Construction is moving along steadily at an even bigger Olympic Village in Milan.
San Siro
At one point, the opening ceremony for 2026 was supposed to be the final event for the 80,000-seat San Siro while new stadiums were built for Milan’s two soccer teams, AC Milan and Inter Milan.
But now both teams’ stadium plans are stalled and the city, which runs the San Siro, has proposed adding a fourth tier and renovating the existing facility. How that plan might align with the Olympics is unclear.
The closing ceremony is slated for Verona’s Arena, a large Roman amphitheater.
Transport headache
Specially dedicated Olympic transport systems will be available within each cluster but not between clusters.
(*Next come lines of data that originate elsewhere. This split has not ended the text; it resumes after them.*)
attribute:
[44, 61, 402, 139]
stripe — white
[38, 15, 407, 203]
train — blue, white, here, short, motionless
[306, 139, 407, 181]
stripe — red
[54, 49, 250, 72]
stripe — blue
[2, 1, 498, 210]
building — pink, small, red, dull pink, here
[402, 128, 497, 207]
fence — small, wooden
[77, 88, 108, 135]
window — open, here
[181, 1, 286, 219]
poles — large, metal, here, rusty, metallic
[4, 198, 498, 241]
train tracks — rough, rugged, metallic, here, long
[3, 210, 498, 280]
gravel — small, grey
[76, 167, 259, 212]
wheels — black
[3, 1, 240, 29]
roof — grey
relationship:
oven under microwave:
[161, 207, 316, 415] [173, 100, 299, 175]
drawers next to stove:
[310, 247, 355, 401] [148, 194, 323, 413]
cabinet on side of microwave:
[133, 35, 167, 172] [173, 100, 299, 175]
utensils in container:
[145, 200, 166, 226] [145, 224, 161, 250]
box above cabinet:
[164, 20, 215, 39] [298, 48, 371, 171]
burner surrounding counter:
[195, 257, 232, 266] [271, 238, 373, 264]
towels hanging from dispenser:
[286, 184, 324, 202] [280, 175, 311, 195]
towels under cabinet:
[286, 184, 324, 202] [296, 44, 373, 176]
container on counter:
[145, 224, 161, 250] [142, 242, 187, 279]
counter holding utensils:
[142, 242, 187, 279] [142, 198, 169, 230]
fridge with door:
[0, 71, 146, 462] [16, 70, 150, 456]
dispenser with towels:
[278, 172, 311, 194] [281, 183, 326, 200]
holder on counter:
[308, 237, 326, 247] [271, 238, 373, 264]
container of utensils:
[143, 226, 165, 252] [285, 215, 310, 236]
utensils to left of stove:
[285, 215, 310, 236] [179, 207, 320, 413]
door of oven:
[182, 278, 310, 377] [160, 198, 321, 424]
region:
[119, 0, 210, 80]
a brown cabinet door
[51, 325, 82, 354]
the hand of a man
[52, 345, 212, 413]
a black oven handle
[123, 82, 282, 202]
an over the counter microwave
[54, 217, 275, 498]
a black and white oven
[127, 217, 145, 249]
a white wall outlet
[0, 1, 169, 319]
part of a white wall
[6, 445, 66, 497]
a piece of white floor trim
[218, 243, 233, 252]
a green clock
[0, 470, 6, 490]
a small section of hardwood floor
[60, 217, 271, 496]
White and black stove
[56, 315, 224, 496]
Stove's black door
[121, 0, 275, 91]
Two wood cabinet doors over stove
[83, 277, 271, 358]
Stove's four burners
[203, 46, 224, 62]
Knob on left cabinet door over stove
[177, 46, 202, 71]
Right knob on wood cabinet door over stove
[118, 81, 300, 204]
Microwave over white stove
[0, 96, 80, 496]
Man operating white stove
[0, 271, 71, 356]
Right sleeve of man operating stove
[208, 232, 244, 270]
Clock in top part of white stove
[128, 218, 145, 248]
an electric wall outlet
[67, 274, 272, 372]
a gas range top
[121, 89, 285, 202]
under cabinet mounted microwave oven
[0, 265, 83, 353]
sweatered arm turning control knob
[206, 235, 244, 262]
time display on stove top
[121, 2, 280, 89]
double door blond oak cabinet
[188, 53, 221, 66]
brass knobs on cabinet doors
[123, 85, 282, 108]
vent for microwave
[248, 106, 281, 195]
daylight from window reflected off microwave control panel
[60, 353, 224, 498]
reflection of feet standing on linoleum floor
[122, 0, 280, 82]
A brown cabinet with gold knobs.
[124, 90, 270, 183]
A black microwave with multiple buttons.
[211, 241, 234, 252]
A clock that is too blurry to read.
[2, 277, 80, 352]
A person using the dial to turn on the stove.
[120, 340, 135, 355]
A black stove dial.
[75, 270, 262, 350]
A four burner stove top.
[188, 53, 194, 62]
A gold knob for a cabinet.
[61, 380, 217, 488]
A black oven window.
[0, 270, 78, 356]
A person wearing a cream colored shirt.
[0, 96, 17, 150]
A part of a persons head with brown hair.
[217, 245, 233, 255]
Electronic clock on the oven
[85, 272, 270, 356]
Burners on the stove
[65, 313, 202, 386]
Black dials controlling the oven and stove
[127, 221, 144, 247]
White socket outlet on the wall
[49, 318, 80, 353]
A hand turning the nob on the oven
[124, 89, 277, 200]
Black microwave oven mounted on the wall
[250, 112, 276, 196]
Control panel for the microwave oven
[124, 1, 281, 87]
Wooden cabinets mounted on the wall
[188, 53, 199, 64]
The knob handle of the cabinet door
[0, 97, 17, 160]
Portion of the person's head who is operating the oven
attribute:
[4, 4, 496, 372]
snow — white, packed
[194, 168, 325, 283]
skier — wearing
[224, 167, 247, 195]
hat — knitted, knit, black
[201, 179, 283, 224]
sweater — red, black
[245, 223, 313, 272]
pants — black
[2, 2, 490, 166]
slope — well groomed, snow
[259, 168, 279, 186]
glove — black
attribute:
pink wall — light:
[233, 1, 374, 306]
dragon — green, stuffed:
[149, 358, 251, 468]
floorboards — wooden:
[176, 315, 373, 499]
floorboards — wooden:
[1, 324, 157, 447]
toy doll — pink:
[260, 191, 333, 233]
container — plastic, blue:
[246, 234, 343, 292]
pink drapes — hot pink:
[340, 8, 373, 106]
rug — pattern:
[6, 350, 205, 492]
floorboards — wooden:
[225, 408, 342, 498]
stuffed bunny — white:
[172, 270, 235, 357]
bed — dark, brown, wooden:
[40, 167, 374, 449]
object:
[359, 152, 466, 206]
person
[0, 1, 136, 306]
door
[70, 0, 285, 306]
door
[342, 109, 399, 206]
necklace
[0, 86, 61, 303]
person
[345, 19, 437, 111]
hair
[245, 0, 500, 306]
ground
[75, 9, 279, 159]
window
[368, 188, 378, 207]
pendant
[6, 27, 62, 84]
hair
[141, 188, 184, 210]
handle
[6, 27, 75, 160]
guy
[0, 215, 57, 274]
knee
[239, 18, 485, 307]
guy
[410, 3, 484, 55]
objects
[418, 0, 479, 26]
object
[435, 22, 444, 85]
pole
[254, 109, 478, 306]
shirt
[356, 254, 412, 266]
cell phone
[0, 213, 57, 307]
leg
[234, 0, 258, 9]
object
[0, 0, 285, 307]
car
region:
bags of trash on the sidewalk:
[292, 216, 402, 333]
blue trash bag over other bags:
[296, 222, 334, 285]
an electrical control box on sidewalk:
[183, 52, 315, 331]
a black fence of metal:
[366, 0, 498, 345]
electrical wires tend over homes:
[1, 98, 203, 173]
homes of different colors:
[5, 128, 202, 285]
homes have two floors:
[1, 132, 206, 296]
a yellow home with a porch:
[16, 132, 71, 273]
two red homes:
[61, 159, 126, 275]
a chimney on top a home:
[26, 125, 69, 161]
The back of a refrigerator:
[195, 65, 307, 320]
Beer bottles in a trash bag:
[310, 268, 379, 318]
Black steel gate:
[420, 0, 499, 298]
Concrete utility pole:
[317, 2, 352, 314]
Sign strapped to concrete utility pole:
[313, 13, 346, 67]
“It will be quite a different system compared to what people are used to,” Milan-Cortina CEO Andrea Varnier said. “Public transport will provide for movements between one cluster and another and we recently reached an agreement with the Ferrovie dello Stato [Italian rail service] to make that work better.”
So can a foreign spectator land in Milan, watch some figure skating and then move on to Cortina for women’s skiing or Livigno for snowboarding and freestyle skiing?
“Sure,” Varnier said. “There will be all sorts of different packages available. And we’re keeping in mind that being in Italy people will want to do other things, too. A lot of people will want to do more than just see the competitions.”
Ticket sales will likely begin in September or October of this year.
1956 legacy
Cortina will show off its legacy from hosting the 1956 Olympics.
The ski jump from that year – which now looks miniature compared to the ones used today – will be restored and turned into an open-air museum that can be visited during the games.
The wooden ice arena that was used in 1956 is also to be restored and will host curling. The arena – and Cortina in general – was also where scenes took place in For Your Eyes Only, the 1981 James Bond film starring Roger Moore.